The Center for Middle East Studies launches a year-long research initiative in 2025-26 titled "American-Islamic Exchanges in the Long 19th Century." This initiative, proposed by Gwendolyn Collaço, Faiz Ahmed and Karin Wulf, was the winner of a CMES funding competition in Spring 2025.
Although attention to American interactions with the Islamic world have often foregrounded contemporary conflicts and geopolitics, the United States has long been in contact with Islamicate societies through the circulation of peoples, commodities, artworks and texts. Throughout the long 19th century, insurrections in Islamicate societies—of Greeks against the Ottoman Empire, Algerians against the French and Indians against the British—had particular resonances in American society. This year-long initiative examines this rich history of encounters, characterized by a mix of solidarity, fascination and exoticization, and the role that they played in defining America’s early identity.
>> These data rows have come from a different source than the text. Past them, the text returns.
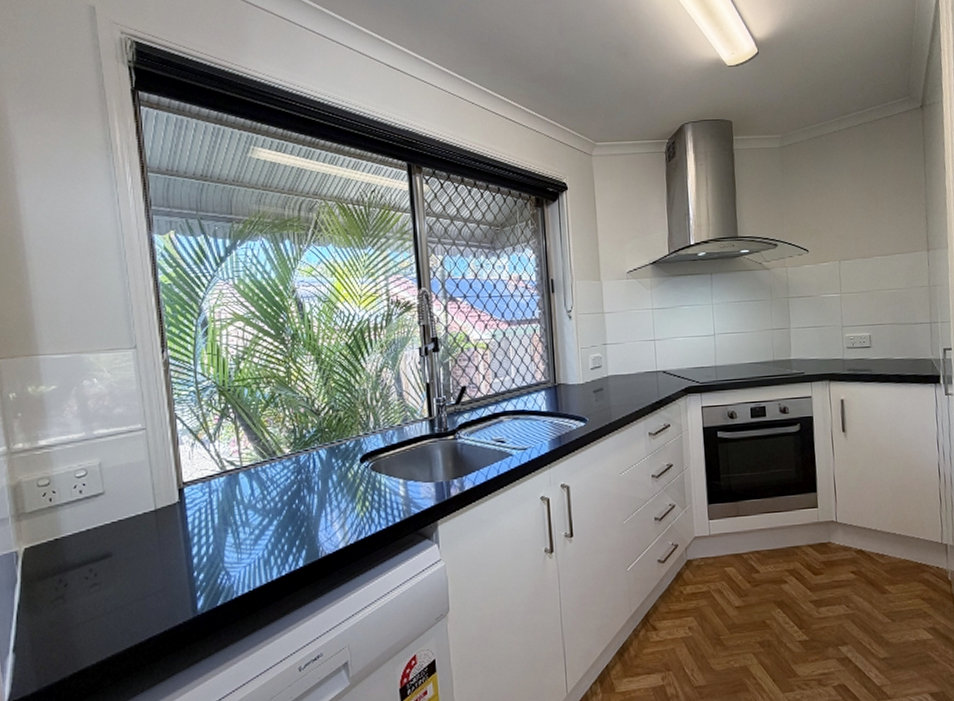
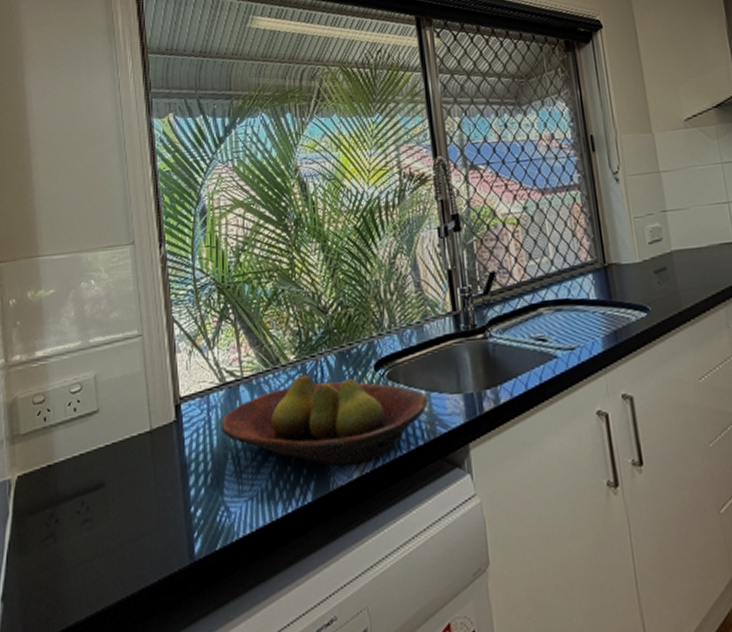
fruit bowl: none [222,465,405,539] -> present [221,375,428,466]

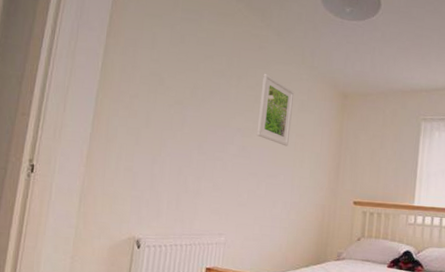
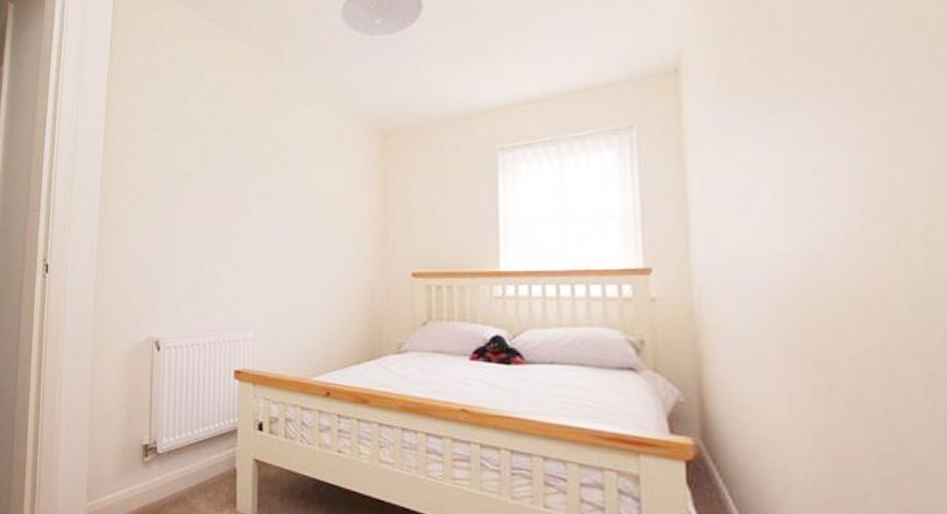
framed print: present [256,73,295,147] -> none [278,122,320,211]

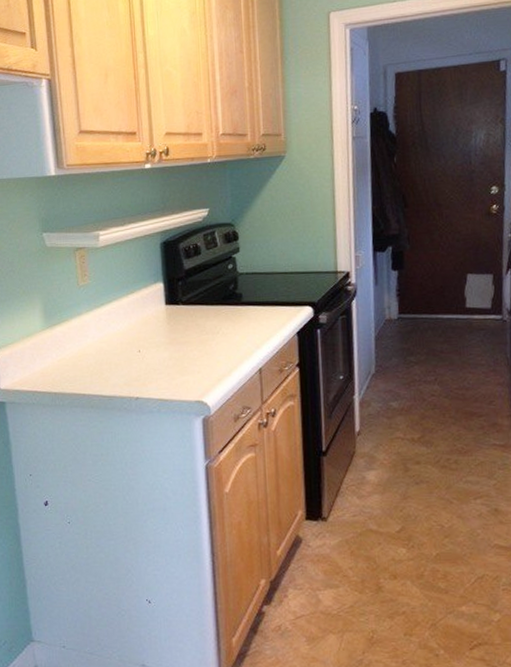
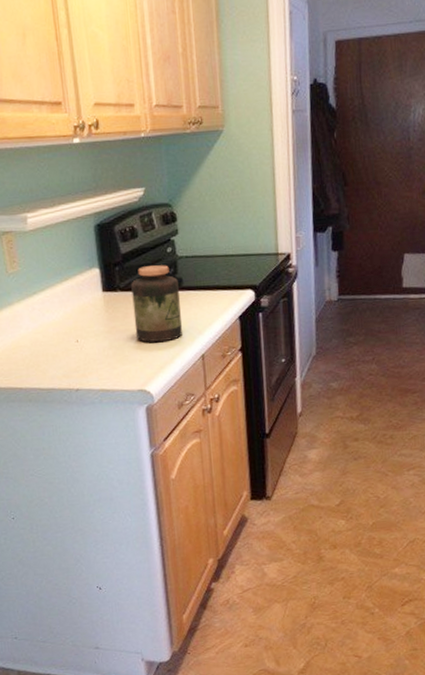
jar: none [193,281,240,355] -> present [131,265,182,343]

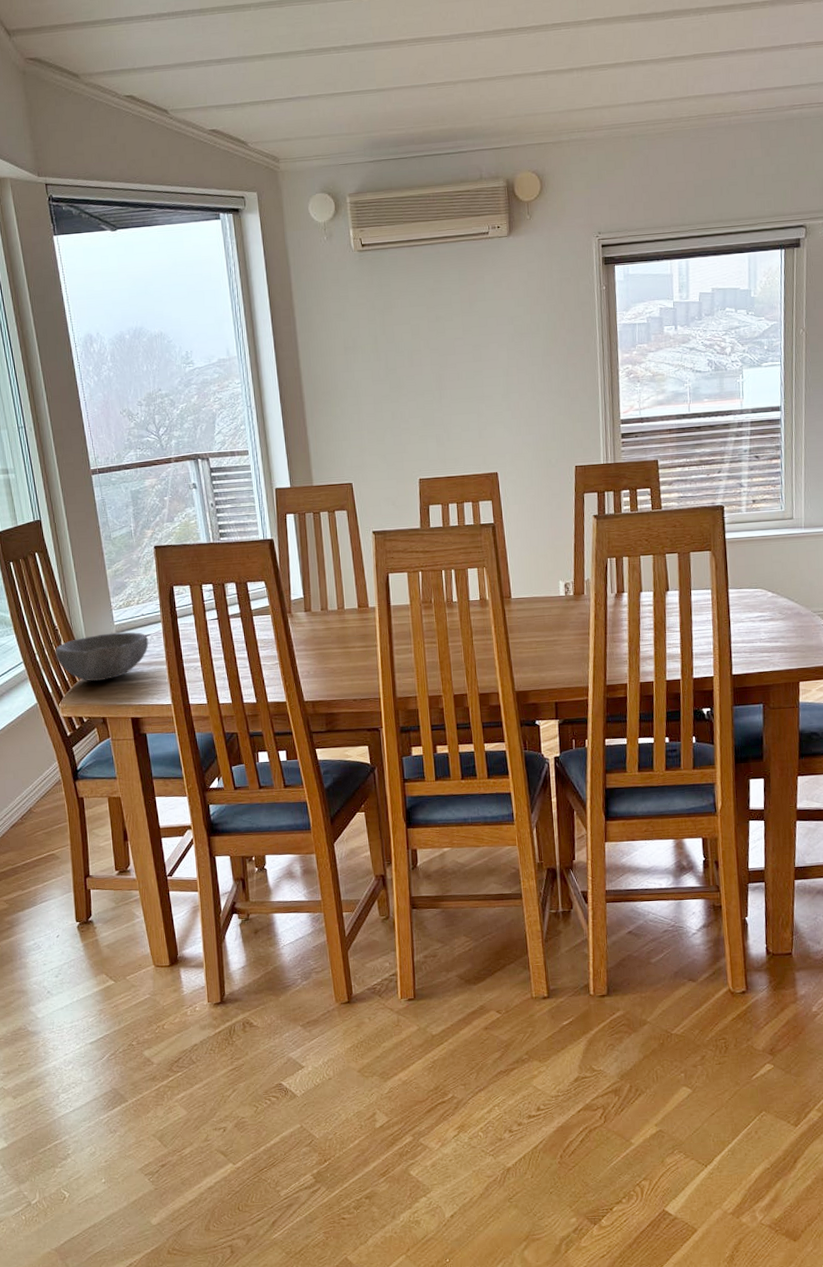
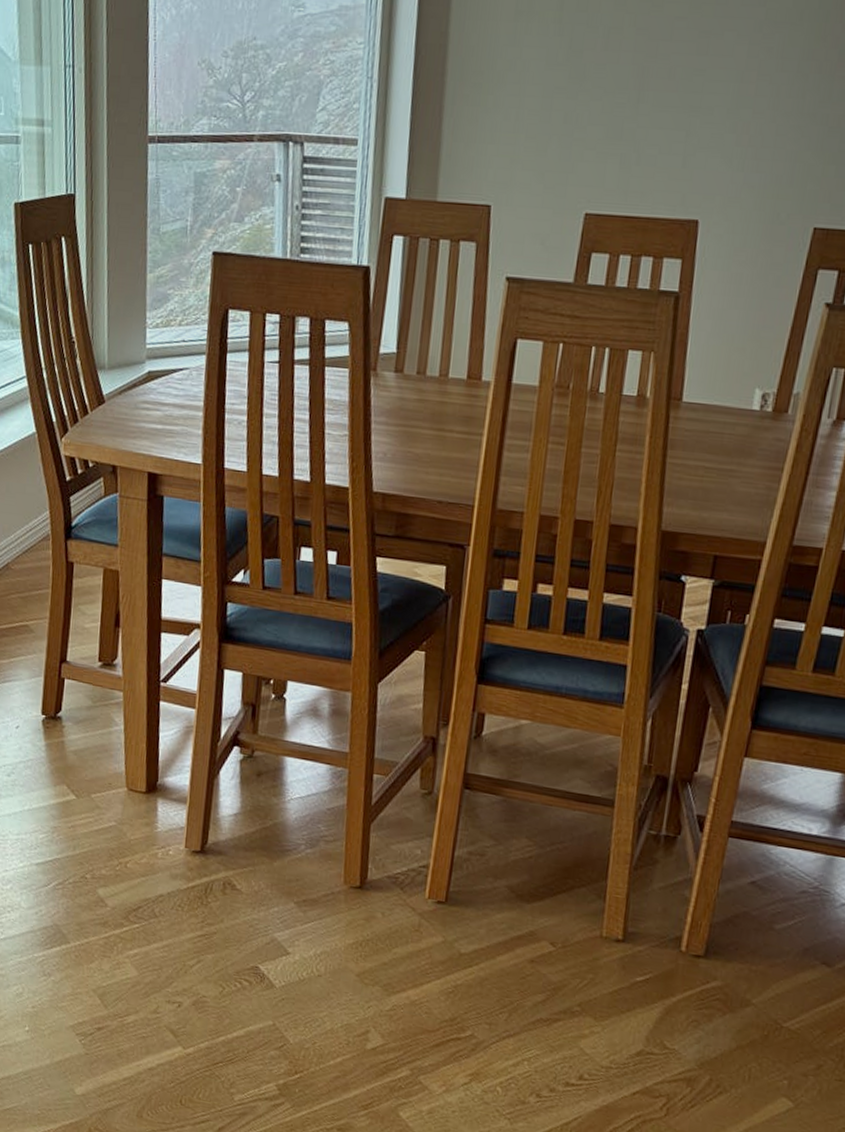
bowl: present [55,632,149,681] -> none [67,357,186,418]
Engaging with questions of foreign trade, slavery, civil discord and humanitarianism, the initiative explores these topics in collaboration with other units on campus. In Fall 2025, a panel at the John Carter Brown Library, co-sponsored by the Brown 2026 initiative, will discuss comparative revolutions in the long 19th century. The "Fashioning Insurrection" exhibition at the John Hay Library will highlight the mercantile intersections of imperialism, race, religion and visual culture that transformed revolutionary garb from abroad into American fashion. A symposium in Spring 2026 will expand upon these themes, and collaborations with RISD, MIT and Yale are in the works. CMES is delighted to work with the organizers of this truly interdisciplinary initiative, and looks forward to sharing further details in the coming year.